1. Technical Field
Embodiments described herein relate to systems and methods for subsurface wellbore completion and subsurface reservoir technology. More particularly, embodiments described herein relate to systems and methods for assessing diverter effectiveness in fracture wellbores in subsurface hydrocarbon-bearing formations.
2. Description of Related Art
Ultra-tight hydrocarbon-bearing formations (e.g., hydrocarbon-bearing resources) may have very low permeability compared to conventional resources. For example, the Bakken formation may be an ultra-tight hydrocarbon-bearing formation. These ultra-tight hydrocarbon-bearing formations are often stimulated using hydraulic fracturing techniques to enhance oil production. Long (or ultra-long) horizontal wells may be used to enhance production from these resources and provide production suitable for commercial production. However, even with these technological enhancements, these resources can be economically marginal and often only recover 5-15% of the original oil-in-place under primary depletion. Therefore, optimizing the development of this resource and the technology applied to this resource is critical.
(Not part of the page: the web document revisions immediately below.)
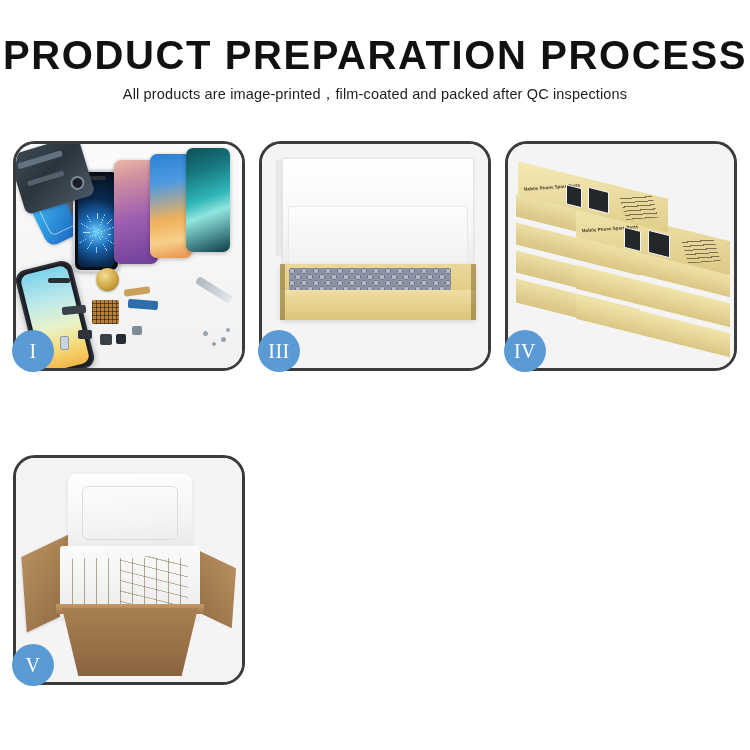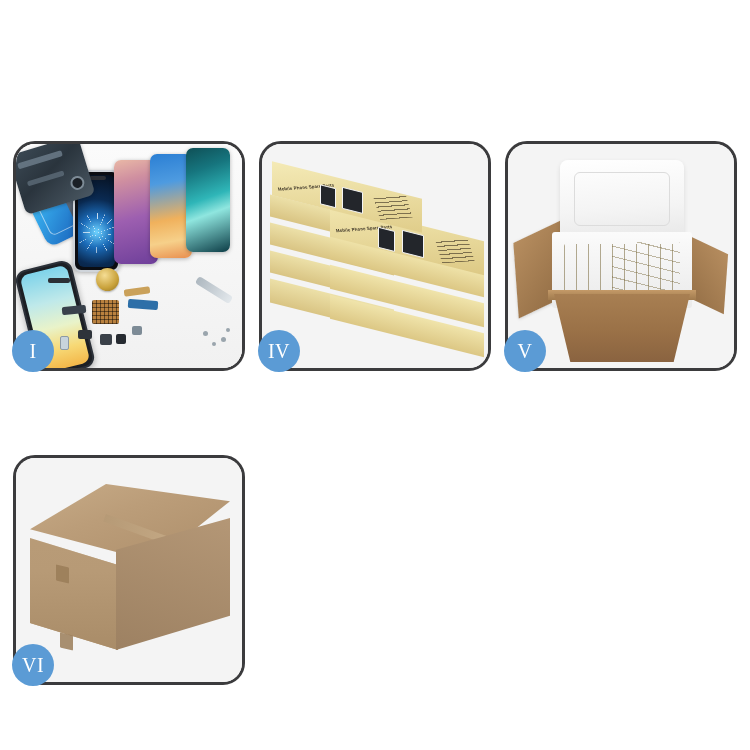--- a/index.html
+++ b/index.html
@@ -390,6 +390,10 @@
 
 <div class="page">
 
+  <div class="header">
+    <div class="title">PRODUCT PREPARATION PROCESS</div>
+    <div class="subtitle">All products are image-printed，film-coated and packed after QC inspections</div>
+  </div>
 
   <div class="grid">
Diverters are used to divert the flow of well treatment fluids (e.g., injection fluids) fromperforations taking more fluid to perforations taking less fluid. Diverters may be used to temporarily block off runaway fractures or low stress zones in a stage, which more readily propagate hydraulic fractures, forcing fracturing fluid and sand into new fractures. There are many types of commercial diverters including diverters that block perforations in the wellbore itself (sometimes known as wellbore diversion or near wellbore diversion) and diverters that pass through the well into the fractures where they block propagation in the hydraulic fractures themselves (sometimes known as deep diversion). Diverters, however, may be unreliable due to uncertainty in whether a diverter is going to work or not. For example, many fractures may be open in the wellbore and this can result in a great deal of uncertainty in where the diverter is going and what effect the diverter is going to have in the wellbore to mitigate the growth of the largest fracture, in some cases.
FIG. 1 depicts an example plot of diverter effectiveness for a series of diverter drops. As shown in FIG. 1, diverters only work a fraction of the time (e.g., impedes or stops by the diverter). More than half the time, diverters may accelerate the growth of the largest fracture or has no impact on the largest fracture. Thus, being able to identify if a diverter works to stop or impede growth of the largest fracture is important due to the less 50% chance the diverter will work.
One method that has been used to attempt to assess the effectiveness of diverters is a Delta P measurement. FIG. 2 depicts an example of a plot of Delta P versus diverter event counts. As shown in FIG. 2, there does not appear to be any correlation between Delta P and the effectiveness of the diverter on the growth of the largest fracture (either stops, impedes, no impact, or accelerates). Thus, there is a need to be able to affectively assess if the diverter is effectively plugging existing perforations. More effective assessment of the diverter may be used to improve the use of diverters.